QUE NOTRE FRANCE EST BELLE
SEILLANS

Village provençal typique du Var, constitué au cours des siècles autour d'un site rocheux. "Un des plus beaux villages de France" constitué de hautes maisons échelonnées en gradins, mélangeant harmonieusement les couleurs ocres dans un labyrinthe de ruelles pavées en galets. Il détient un patrimoine historique très riche dont le donjon à tour carrée du XIème siècle; le château du XIIème, agrandi et reconstruit jusqu’au XVIIIème siècle pour prendre la forme actuelle; l'église Saint Léger érigée au XIème siècle et rebâtie en 1477; des vestiges de remparts avec notament la porte Sarrasine, bâtie au XIIème siècle, clôturant la première enceinte; la chapelle Notre Dame de l'Ormeau du XIIème siècle, ancienne église paroissiale Sainte Marie;.... De nombreux artistes séduits par la campagne et les paysages ensoleillés de vignes et d'oliviers, y ont élu domicile dont Max Ernst et son épouse qui y passent les dernières années de leur vie. Au IXème siècle, fief de l’abbaye Saint-Victor de Marseille, le territoire subit d’importants raids sarrasins. Seillans pour se protéger mettra en place trois enceintes au cours des siècles, autour s'est constitué le village actuel. Au XIIIème siècle, co-seigneurie des comtes de Provence et des Hospitaliers. Pendant les guerres de religion, Seillans ne prend position pour aucun des camps mais souffre du passage des differentes troupes, son château est détruit. Au XVIIème siècle, pendant la guerre de trente ans, le passage des armées est incessant, il entraine misère et disette. De 1688 à 1697, la lutte contre le duc de Savoie touche le village qui est dévasté. Au XVIIIème siècle, il connait par deux fois l'occupation Austo-sarde. Le camp militaire de Canjuers occupe la moitié de la commune, l’accès en est interdit.

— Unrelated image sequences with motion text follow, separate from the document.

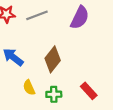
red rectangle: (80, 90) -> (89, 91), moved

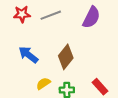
yellow semicircle: (29, 88) -> (43, 84), turned 80

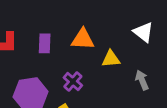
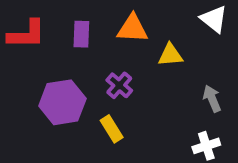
gray arrow: (142, 80) -> (212, 99), moved

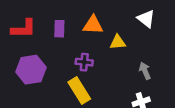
purple cross: (119, 85) -> (84, 62), turned -35
purple hexagon: (62, 102) -> (31, 70), moved
yellow rectangle: (112, 129) -> (79, 91), size x1.5

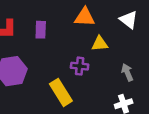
orange triangle: (93, 25) -> (85, 17), moved
purple cross: (84, 62) -> (80, 66), moved

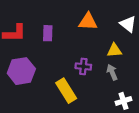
yellow triangle: (100, 44) -> (114, 50), moved
gray arrow: (127, 72) -> (112, 72), moved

Une partie des oeuvres d’Yvan Ivanov qui formaient sa propre clôture sont fixées sur le mur extérieur de l’église.
Eglise Saint Léger - A l'origine église du XIème siècle, il en reste l'abside et le cul de four, modifiée au XIIIème, XIVème et XVIème siècles, reconstruite en partie au XVème siècle. Devenue le réel centre religieux du village qu'au XVIIème siècle, partagé jusqu'en 1690 avec l'église paroissiale Sainte Marie, dans la plaine, réservée pour le peuple, alors que celle du village était pour les notables.
Maison Saint Esprit - Au dessus de la voûte, le conseil communal s'y réunissait, présidé par les seigneurs de Seillans. Le conseil municipal se réunit toujours dans cette salle.
Le château - Du XIIème siècle, agrandi, reconstruit et remanié jusqu’au XVIIIème siècle, propriété privé.
Porte Sarrasine - Rénovée - Porte de la première enceinte, bâtie au XIIème siècle. A côté de la porte, deux rochers sont visibles (les "Deux-Rocs") ils sont apparus lorsque les maisons médiévales se sont écroulées dans les années 1960.
Porte Sarrasine avant rénovation.
Fontaine d’Amont - La plus ancienne de Seillans, refaite en 1836.
Lavoir sous la fontaine d’Amont
Fontaine du Thouron - Construite en 1835 en remplacement d’une fontaine plus ancienne, restaurée de 2000 à 2004. A l'arrière, le lavoir couvert, créé en 1724, reconstruit en 1835, restauré en 2007.
Donjon à tour carrée - Edifié au XIème siècle par les laïques autoproclamés seigneurs, puis au XIIème siècle, le château, la porte Sarrazine et l'église Saint Léger. Cet ensemble forme la première enceinte.
Magnanerie de Seillans - De 1878 à 1930, date de la fermeture, ce bâtiment, sert à la sériciculture, élevage du ver à soie. Les mûriers couvrent 10 hectares et plus de mille arbres sont en production, elle emploie cent personnes. Le batiment initialement construit à partir de 1822 comme filature de cocon, a fermé en 1831, suite à la crise de l’industrie textile. Aujourd’hui, structure hôtelière et espace d’exposition.
Chapelle classique Saint Cyr - L'extérieur a été restauré.
chapelle Notre-Dame de l'Ormeau - Edifice cistercien provençal du XIIème siècle, ancienne église paroissiale Sainte Marie, réservée pour le peuple, jusqu'en 1690 où elle devient chapelle. L'église du village était réservé aux notables. Vers 1660, trop petite pour les villageois, ils adressent une pétition à l'évéché afin de pouvoir aller à l'église du village.